[PASSAGE PROVIDED]:
=== Begin Enclosure ===
It appears that the effects of extra features and tokenization are more or less independent of each other, which is good to know. The effect of tokenization and extra features on index construction time are on the same order of magnitude, whereas tokenization exerts a much heavier influence on query time. 

Finally, let's see if field attributions made much of a difference.

In [22]:
attribution_mask = (indexes[:,"field_attributions"].==1)

p1 = bar(
    [
        mean(indexes[(!).(attribution_mask),"indexing_time"]),
        mean(indexes[(attribution_mask),"indexing_time"])
    ],
    xticks = (1:2, ["without","with"]),
    title = "Index Construction Time",
    xlabel = "Field Attributions",
    ylabel = "Time (s)",
    legend = false
)

p2 = bar(
    [
        mean(indexes[(!).(attribution_mask),"index_avg_query_time"]),
        mean(indexes[(attribution_mask),"index_avg_query_time"])
    ],
    xticks = (1:2, ["without","with"]),
    title = "Average Query Time",
    xlabel = "Field Attributions",
    ylabel = "Time (s)",
    legend = false
)


plot([p1,p2]..., layout=(1,2), size=(900,400), plot_title = "Run Times vs Field Attributions")

The index construction time is nearly the same, which makes sense, since the same amount of text is indexed regardless of whether field attributions are used or not. On the other hand, queries take slightly longer when field attributions are used. Again, this probably reflects decreased hash table efficiency due to larger vocabulary size.

## Index Storage and Vocabulary Size <a id="anal-storage"></a>
### [^Contents](#contents)

Next, we'll examine how the index construction methodologies affect index size, both in terms of memory usage and vocabulary size.

In [23]:
storage_vs_tokenization_and_features = [
    mean(indexes[feature_mask.&&tokenization_mask,"storage"])
    for feature_mask in (
        (!).(sr_mask).&&(!).(ocr_mask).&&(!).(c_mask),
        (sr_mask).&&(!).(ocr_mask).&&(!).(c_mask),
        (!).(sr_mask).&&(ocr_mask).&&(!).(c_mask),
        (!).(sr_mask).&&(!).(ocr_mask).&&(c_mask),
        (sr_mask).&&(ocr_mask).&&(!).(c_mask),
        (sr_mask).&&(!).(ocr_mask).&&(c_mask),
        (!).(sr_mask).&&(ocr_mask).&&(c_mask),
        (sr_mask).&&(ocr_mask).&&(c_mask)
    ), 
    tokenization_mask in (nogram_mask,gram4_mask,gram5_mask,gram6_mask,gram7_mask)
]

vocab_size_vs_tokenization_and_features = [
    mean(indexes[feature_mask.&&tokenization_mask,"vocab_size"])
    for feature_mask in (
        (!).(sr_mask).&&(!).(ocr_mask).&&(!).(c_mask),
        (sr_mask).&&(!).(ocr_mask).&&(!).(c_mask),
        (!).(sr_mask).&&(ocr_mask).&&(!).(c_mask),
        (!).(sr_mask).&&(!).(ocr_mask).&&(c_mask),
        (sr_mask).&&(ocr_mask).&&(!).(c_mask),
        (sr_mask).&&(!).(ocr_mask).&&(c_mask),
        (!).(sr_mask).&&(ocr_mask).&&(c_mask),
        (sr_mask).&&(ocr_mask).&&(c_mask)
=== End Enclosure ===
[WORK TASK A]:
According to the notebook excerpt, why is index construction time nearly the same with and without field attributions?

[Stored dataset entries]
=== Begin Enclosure ===
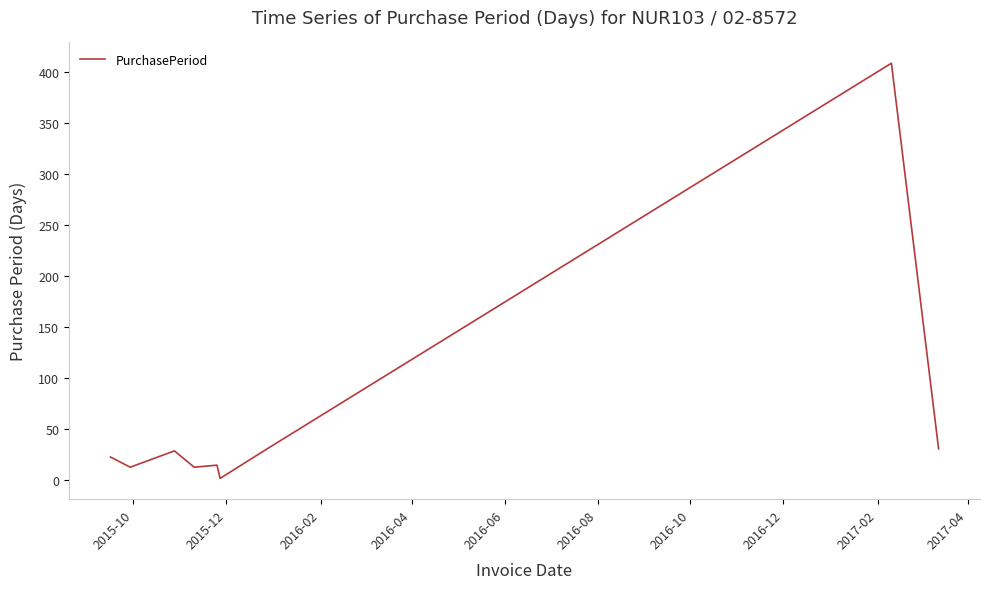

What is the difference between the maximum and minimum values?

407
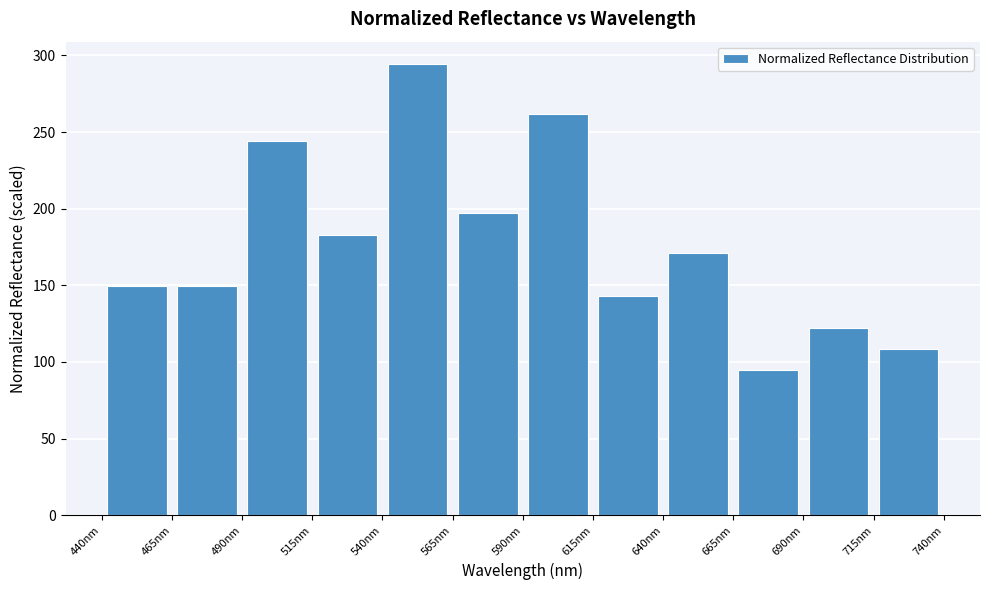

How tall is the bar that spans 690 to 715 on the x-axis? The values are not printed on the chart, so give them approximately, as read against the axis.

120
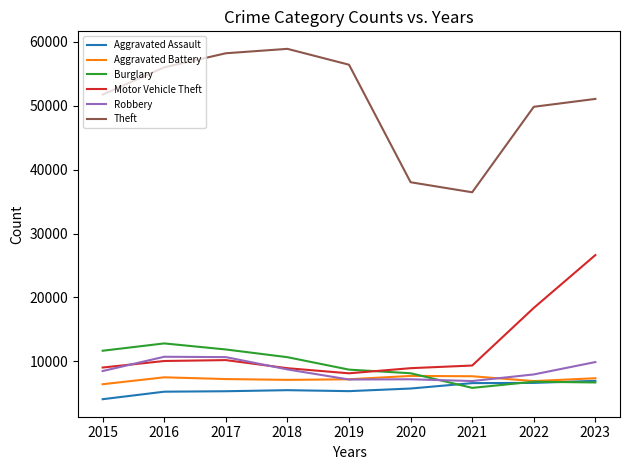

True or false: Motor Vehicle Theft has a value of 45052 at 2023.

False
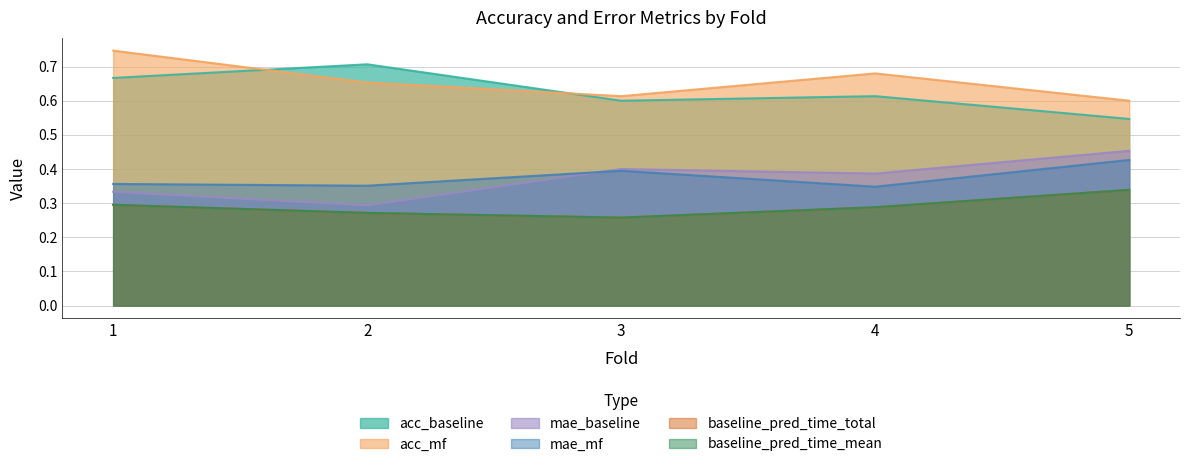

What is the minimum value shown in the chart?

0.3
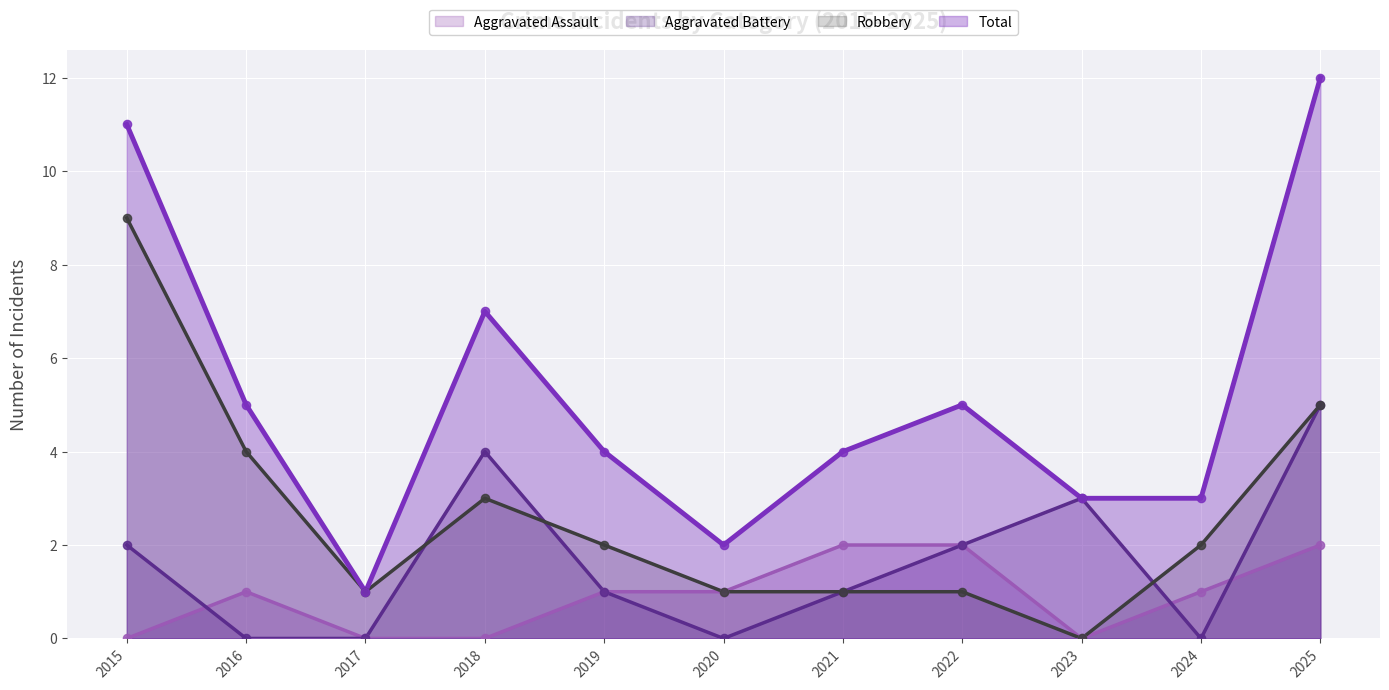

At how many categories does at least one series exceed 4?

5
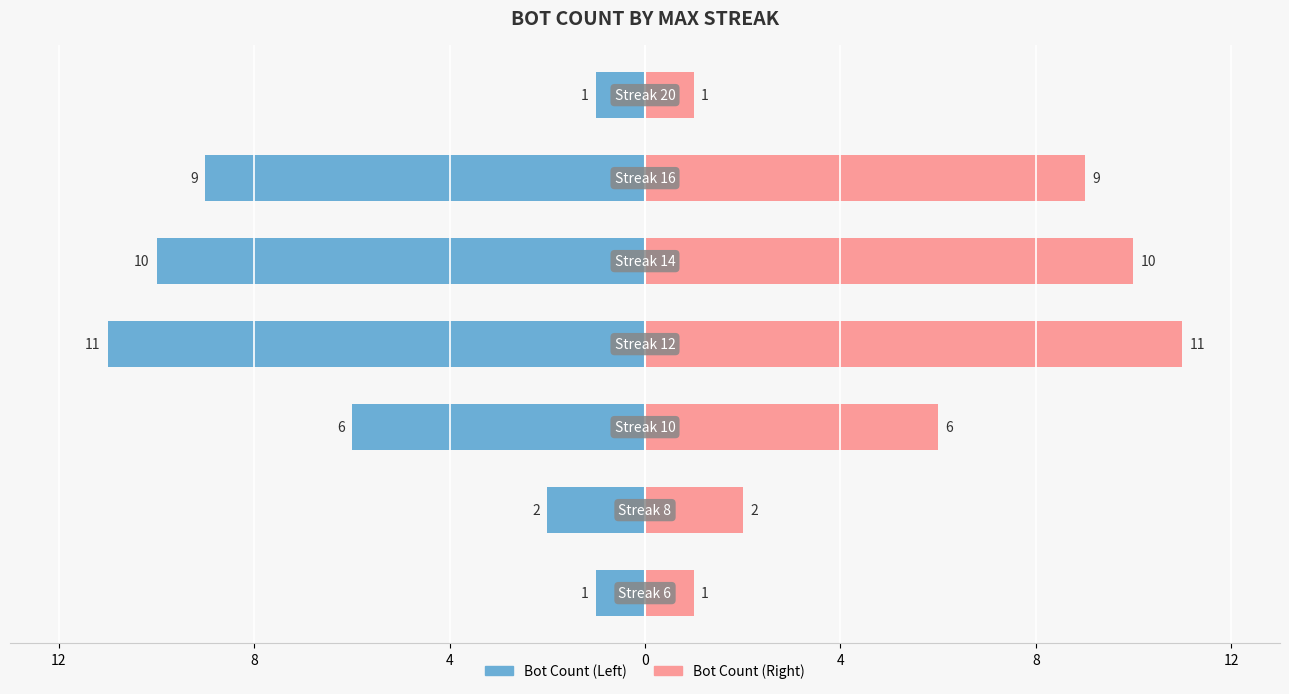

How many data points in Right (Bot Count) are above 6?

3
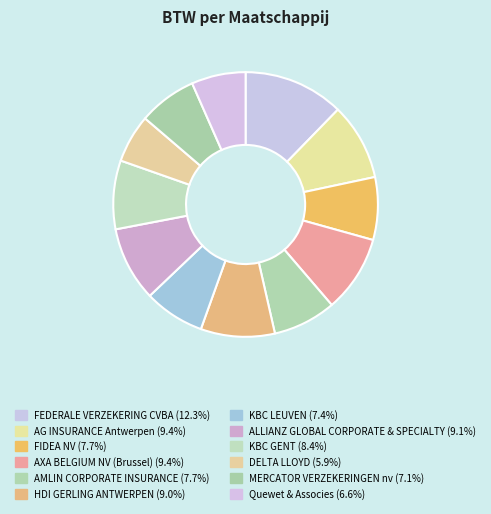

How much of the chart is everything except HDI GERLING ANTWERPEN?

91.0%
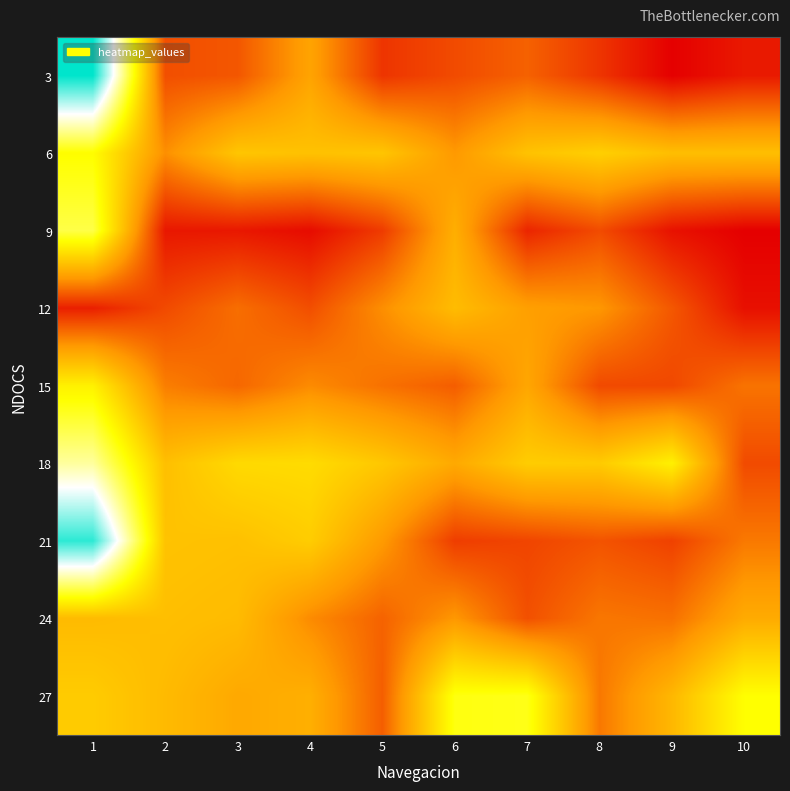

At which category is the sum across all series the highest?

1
=== End Enclosure ===
[WORK TASK B]:
Convert the stored dataset entries, from the line containing "True or false: Motor" through the end of the entries, into a Markdown table with the columns Row and Line. Omit blank lines and the pictures.

[WORKED SOLUTION A]:
The same amount of text is indexed whether or not field attributions are used.

[WORKED SOLUTION B]:
| Row | Line |
|---|---|
| 1 | True or false: Motor Vehicle Theft has a value of 45052 at 2023. |
| 2 | False |
| 3 | What is the minimum value shown in the chart? |
| 4 | 0.3 |
| 5 | At how many categories does at least one series exceed 4? |
| 6 | 5 |
| 7 | How many data points in Right (Bot Count) are above 6? |
| 8 | 3 |
| 9 | How much of the chart is everything except HDI GERLING ANTWERPEN? |
| 10 | 91.0% |
| 11 | At which category is the sum across all series the highest? |
| 12 | 1 |